Copy the records below word for word, keeping every line unchanged.

═════ EXERCISE MATERIAL ═════

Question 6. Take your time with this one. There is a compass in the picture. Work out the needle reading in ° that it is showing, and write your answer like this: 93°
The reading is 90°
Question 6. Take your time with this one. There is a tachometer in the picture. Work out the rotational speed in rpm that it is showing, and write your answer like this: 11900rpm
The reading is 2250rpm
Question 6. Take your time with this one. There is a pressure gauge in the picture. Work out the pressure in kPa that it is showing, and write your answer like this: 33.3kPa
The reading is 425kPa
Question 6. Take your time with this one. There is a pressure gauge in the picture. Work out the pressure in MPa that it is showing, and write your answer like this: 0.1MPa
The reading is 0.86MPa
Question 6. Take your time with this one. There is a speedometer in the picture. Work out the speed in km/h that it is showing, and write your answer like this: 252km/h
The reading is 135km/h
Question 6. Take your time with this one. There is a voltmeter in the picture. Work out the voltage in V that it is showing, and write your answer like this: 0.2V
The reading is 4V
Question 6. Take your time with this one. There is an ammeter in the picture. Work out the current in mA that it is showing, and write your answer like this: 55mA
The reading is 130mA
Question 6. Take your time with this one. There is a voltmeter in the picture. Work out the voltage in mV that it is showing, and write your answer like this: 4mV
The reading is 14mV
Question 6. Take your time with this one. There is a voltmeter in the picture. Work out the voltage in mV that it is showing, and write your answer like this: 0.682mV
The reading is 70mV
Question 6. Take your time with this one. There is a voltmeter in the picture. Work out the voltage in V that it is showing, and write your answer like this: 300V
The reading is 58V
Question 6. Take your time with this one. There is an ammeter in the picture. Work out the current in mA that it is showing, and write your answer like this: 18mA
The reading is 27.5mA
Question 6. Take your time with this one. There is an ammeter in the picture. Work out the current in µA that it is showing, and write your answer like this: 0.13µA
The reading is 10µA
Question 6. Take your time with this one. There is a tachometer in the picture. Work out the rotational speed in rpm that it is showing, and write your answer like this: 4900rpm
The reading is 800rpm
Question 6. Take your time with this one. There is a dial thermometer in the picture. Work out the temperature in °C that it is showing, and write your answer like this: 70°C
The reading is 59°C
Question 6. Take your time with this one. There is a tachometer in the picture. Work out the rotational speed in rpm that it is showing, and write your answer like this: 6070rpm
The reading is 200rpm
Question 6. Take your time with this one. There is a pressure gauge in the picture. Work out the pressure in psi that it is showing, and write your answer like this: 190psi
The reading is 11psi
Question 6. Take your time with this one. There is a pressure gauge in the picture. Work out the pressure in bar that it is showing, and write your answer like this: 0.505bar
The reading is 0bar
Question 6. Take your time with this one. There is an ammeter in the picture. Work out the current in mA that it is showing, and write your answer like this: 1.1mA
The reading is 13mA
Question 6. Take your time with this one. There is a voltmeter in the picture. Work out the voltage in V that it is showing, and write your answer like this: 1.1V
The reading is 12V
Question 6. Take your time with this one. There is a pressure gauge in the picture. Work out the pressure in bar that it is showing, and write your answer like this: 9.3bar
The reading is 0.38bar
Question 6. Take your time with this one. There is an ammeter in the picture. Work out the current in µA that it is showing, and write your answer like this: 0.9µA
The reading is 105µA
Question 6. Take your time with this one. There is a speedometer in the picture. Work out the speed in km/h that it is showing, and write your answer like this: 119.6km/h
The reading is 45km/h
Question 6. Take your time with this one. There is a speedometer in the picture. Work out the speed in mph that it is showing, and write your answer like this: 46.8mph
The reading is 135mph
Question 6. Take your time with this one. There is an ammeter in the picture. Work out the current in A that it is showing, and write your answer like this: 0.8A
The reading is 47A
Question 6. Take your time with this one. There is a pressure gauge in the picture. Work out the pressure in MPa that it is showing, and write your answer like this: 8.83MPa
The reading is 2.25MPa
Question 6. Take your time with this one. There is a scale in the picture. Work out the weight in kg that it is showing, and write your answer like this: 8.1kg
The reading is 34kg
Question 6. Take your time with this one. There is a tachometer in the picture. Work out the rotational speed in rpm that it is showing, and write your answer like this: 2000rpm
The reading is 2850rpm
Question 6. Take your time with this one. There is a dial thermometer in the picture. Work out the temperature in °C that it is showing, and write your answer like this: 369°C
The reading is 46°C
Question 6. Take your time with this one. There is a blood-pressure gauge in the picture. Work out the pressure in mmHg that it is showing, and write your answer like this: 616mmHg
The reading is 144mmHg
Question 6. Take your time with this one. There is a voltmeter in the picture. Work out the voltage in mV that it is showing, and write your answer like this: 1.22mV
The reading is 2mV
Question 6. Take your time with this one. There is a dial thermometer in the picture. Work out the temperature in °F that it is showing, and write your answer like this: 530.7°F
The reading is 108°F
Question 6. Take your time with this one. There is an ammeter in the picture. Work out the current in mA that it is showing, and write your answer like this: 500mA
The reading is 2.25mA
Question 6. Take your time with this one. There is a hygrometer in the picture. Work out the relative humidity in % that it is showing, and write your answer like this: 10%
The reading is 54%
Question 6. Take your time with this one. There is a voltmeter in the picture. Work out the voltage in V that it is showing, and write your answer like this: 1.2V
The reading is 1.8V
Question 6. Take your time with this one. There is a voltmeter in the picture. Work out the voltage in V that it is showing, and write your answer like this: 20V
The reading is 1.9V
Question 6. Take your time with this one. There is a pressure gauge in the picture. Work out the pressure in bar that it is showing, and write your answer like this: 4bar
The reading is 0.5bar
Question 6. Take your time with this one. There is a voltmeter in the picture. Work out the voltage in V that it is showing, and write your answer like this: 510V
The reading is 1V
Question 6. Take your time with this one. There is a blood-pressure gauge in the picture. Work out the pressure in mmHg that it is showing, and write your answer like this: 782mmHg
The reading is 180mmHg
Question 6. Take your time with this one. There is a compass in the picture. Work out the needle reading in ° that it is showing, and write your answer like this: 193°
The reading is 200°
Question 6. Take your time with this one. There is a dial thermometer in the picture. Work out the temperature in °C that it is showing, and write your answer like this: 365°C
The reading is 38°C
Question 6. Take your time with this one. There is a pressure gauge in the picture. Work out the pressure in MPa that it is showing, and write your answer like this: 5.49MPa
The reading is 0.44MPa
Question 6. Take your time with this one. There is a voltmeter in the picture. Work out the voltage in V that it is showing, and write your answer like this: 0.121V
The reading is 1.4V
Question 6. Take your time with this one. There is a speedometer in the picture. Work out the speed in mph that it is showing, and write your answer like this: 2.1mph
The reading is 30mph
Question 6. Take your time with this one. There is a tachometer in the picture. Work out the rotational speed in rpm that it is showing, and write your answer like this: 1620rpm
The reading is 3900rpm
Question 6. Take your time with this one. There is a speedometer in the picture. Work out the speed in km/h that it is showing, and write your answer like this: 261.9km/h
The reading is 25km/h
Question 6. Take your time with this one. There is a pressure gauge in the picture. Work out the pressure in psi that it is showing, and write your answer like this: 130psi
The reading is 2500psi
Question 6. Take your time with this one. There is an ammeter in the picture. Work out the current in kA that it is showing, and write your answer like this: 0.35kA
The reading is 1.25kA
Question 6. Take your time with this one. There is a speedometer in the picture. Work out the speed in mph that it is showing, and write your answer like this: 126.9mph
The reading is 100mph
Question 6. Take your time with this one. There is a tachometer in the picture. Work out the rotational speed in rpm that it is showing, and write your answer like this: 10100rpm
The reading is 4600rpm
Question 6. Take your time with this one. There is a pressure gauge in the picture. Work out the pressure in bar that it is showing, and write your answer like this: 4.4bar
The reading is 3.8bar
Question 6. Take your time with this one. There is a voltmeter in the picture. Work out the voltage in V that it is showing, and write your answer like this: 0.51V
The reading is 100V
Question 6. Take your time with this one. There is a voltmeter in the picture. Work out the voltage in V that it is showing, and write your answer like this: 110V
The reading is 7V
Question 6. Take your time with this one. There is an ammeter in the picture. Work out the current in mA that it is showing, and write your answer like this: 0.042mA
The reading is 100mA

═════

▶ [TASK SOLUTION]
Question 6. Take your time with this one. There is a compass in the picture. Work out the needle reading in ° that it is showing, and write your answer like this: 93°
The reading is 90°
Question 6. Take your time with this one. There is a tachometer in the picture. Work out the rotational speed in rpm that it is showing, and write your answer like this: 11900rpm
The reading is 2250rpm
Question 6. Take your time with this one. There is a pressure gauge in the picture. Work out the pressure in kPa that it is showing, and write your answer like this: 33.3kPa
The reading is 425kPa
Question 6. Take your time with this one. There is a pressure gauge in the picture. Work out the pressure in MPa that it is showing, and write your answer like this: 0.1MPa
The reading is 0.86MPa
Question 6. Take your time with this one. There is a speedometer in the picture. Work out the speed in km/h that it is showing, and write your answer like this: 252km/h
The reading is 135km/h
Question 6. Take your time with this one. There is a voltmeter in the picture. Work out the voltage in V that it is showing, and write your answer like this: 0.2V
The reading is 4V
Question 6. Take your time with this one. There is an ammeter in the picture. Work out the current in mA that it is showing, and write your answer like this: 55mA
The reading is 130mA
Question 6. Take your time with this one. There is a voltmeter in the picture. Work out the voltage in mV that it is showing, and write your answer like this: 4mV
The reading is 14mV
Question 6. Take your time with this one. There is a voltmeter in the picture. Work out the voltage in mV that it is showing, and write your answer like this: 0.682mV
The reading is 70mV
Question 6. Take your time with this one. There is a voltmeter in the picture. Work out the voltage in V that it is showing, and write your answer like this: 300V
The reading is 58V
Question 6. Take your time with this one. There is an ammeter in the picture. Work out the current in mA that it is showing, and write your answer like this: 18mA
The reading is 27.5mA
Question 6. Take your time with this one. There is an ammeter in the picture. Work out the current in µA that it is showing, and write your answer like this: 0.13µA
The reading is 10µA
Question 6. Take your time with this one. There is a tachometer in the picture. Work out the rotational speed in rpm that it is showing, and write your answer like this: 4900rpm
The reading is 800rpm
Question 6. Take your time with this one. There is a dial thermometer in the picture. Work out the temperature in °C that it is showing, and write your answer like this: 70°C
The reading is 59°C
Question 6. Take your time with this one. There is a tachometer in the picture. Work out the rotational speed in rpm that it is showing, and write your answer like this: 6070rpm
The reading is 200rpm
Question 6. Take your time with this one. There is a pressure gauge in the picture. Work out the pressure in psi that it is showing, and write your answer like this: 190psi
The reading is 11psi
Question 6. Take your time with this one. There is a pressure gauge in the picture. Work out the pressure in bar that it is showing, and write your answer like this: 0.505bar
The reading is 0bar
Question 6. Take your time with this one. There is an ammeter in the picture. Work out the current in mA that it is showing, and write your answer like this: 1.1mA
The reading is 13mA
Question 6. Take your time with this one. There is a voltmeter in the picture. Work out the voltage in V that it is showing, and write your answer like this: 1.1V
The reading is 12V
Question 6. Take your time with this one. There is a pressure gauge in the picture. Work out the pressure in bar that it is showing, and write your answer like this: 9.3bar
The reading is 0.38bar
Question 6. Take your time with this one. There is an ammeter in the picture. Work out the current in µA that it is showing, and write your answer like this: 0.9µA
The reading is 105µA
Question 6. Take your time with this one. There is a speedometer in the picture. Work out the speed in km/h that it is showing, and write your answer like this: 119.6km/h
The reading is 45km/h
Question 6. Take your time with this one. There is a speedometer in the picture. Work out the speed in mph that it is showing, and write your answer like this: 46.8mph
The reading is 135mph
Question 6. Take your time with this one. There is an ammeter in the picture. Work out the current in A that it is showing, and write your answer like this: 0.8A
The reading is 47A
Question 6. Take your time with this one. There is a pressure gauge in the picture. Work out the pressure in MPa that it is showing, and write your answer like this: 8.83MPa
The reading is 2.25MPa
Question 6. Take your time with this one. There is a scale in the picture. Work out the weight in kg that it is showing, and write your answer like this: 8.1kg
The reading is 34kg
Question 6. Take your time with this one. There is a tachometer in the picture. Work out the rotational speed in rpm that it is showing, and write your answer like this: 2000rpm
The reading is 2850rpm
Question 6. Take your time with this one. There is a dial thermometer in the picture. Work out the temperature in °C that it is showing, and write your answer like this: 369°C
The reading is 46°C
Question 6. Take your time with this one. There is a blood-pressure gauge in the picture. Work out the pressure in mmHg that it is showing, and write your answer like this: 616mmHg
The reading is 144mmHg
Question 6. Take your time with this one. There is a voltmeter in the picture. Work out the voltage in mV that it is showing, and write your answer like this: 1.22mV
The reading is 2mV
Question 6. Take your time with this one. There is a dial thermometer in the picture. Work out the temperature in °F that it is showing, and write your answer like this: 530.7°F
The reading is 108°F
Question 6. Take your time with this one. There is an ammeter in the picture. Work out the current in mA that it is showing, and write your answer like this: 500mA
The reading is 2.25mA
Question 6. Take your time with this one. There is a hygrometer in the picture. Work out the relative humidity in % that it is showing, and write your answer like this: 10%
The reading is 54%
Question 6. Take your time with this one. There is a voltmeter in the picture. Work out the voltage in V that it is showing, and write your answer like this: 1.2V
The reading is 1.8V
Question 6. Take your time with this one. There is a voltmeter in the picture. Work out the voltage in V that it is showing, and write your answer like this: 20V
The reading is 1.9V
Question 6. Take your time with this one. There is a pressure gauge in the picture. Work out the pressure in bar that it is showing, and write your answer like this: 4bar
The reading is 0.5bar
Question 6. Take your time with this one. There is a voltmeter in the picture. Work out the voltage in V that it is showing, and write your answer like this: 510V
The reading is 1V
Question 6. Take your time with this one. There is a blood-pressure gauge in the picture. Work out the pressure in mmHg that it is showing, and write your answer like this: 782mmHg
The reading is 180mmHg
Question 6. Take your time with this one. There is a compass in the picture. Work out the needle reading in ° that it is showing, and write your answer like this: 193°
The reading is 200°
Question 6. Take your time with this one. There is a dial thermometer in the picture. Work out the temperature in °C that it is showing, and write your answer like this: 365°C
The reading is 38°C
Question 6. Take your time with this one. There is a pressure gauge in the picture. Work out the pressure in MPa that it is showing, and write your answer like this: 5.49MPa
The reading is 0.44MPa
Question 6. Take your time with this one. There is a voltmeter in the picture. Work out the voltage in V that it is showing, and write your answer like this: 0.121V
The reading is 1.4V
Question 6. Take your time with this one. There is a speedometer in the picture. Work out the speed in mph that it is showing, and write your answer like this: 2.1mph
The reading is 30mph
Question 6. Take your time with this one. There is a tachometer in the picture. Work out the rotational speed in rpm that it is showing, and write your answer like this: 1620rpm
The reading is 3900rpm
Question 6. Take your time with this one. There is a speedometer in the picture. Work out the speed in km/h that it is showing, and write your answer like this: 261.9km/h
The reading is 25km/h
Question 6. Take your time with this one. There is a pressure gauge in the picture. Work out the pressure in psi that it is showing, and write your answer like this: 130psi
The reading is 2500psi
Question 6. Take your time with this one. There is an ammeter in the picture. Work out the current in kA that it is showing, and write your answer like this: 0.35kA
The reading is 1.25kA
Question 6. Take your time with this one. There is a speedometer in the picture. Work out the speed in mph that it is showing, and write your answer like this: 126.9mph
The reading is 100mph
Question 6. Take your time with this one. There is a tachometer in the picture. Work out the rotational speed in rpm that it is showing, and write your answer like this: 10100rpm
The reading is 4600rpm
Question 6. Take your time with this one. There is a pressure gauge in the picture. Work out the pressure in bar that it is showing, and write your answer like this: 4.4bar
The reading is 3.8bar
Question 6. Take your time with this one. There is a voltmeter in the picture. Work out the voltage in V that it is showing, and write your answer like this: 0.51V
The reading is 100V
Question 6. Take your time with this one. There is a voltmeter in the picture. Work out the voltage in V that it is showing, and write your answer like this: 110V
The reading is 7V
Question 6. Take your time with this one. There is an ammeter in the picture. Work out the current in mA that it is showing, and write your answer like this: 0.042mA
The reading is 100mA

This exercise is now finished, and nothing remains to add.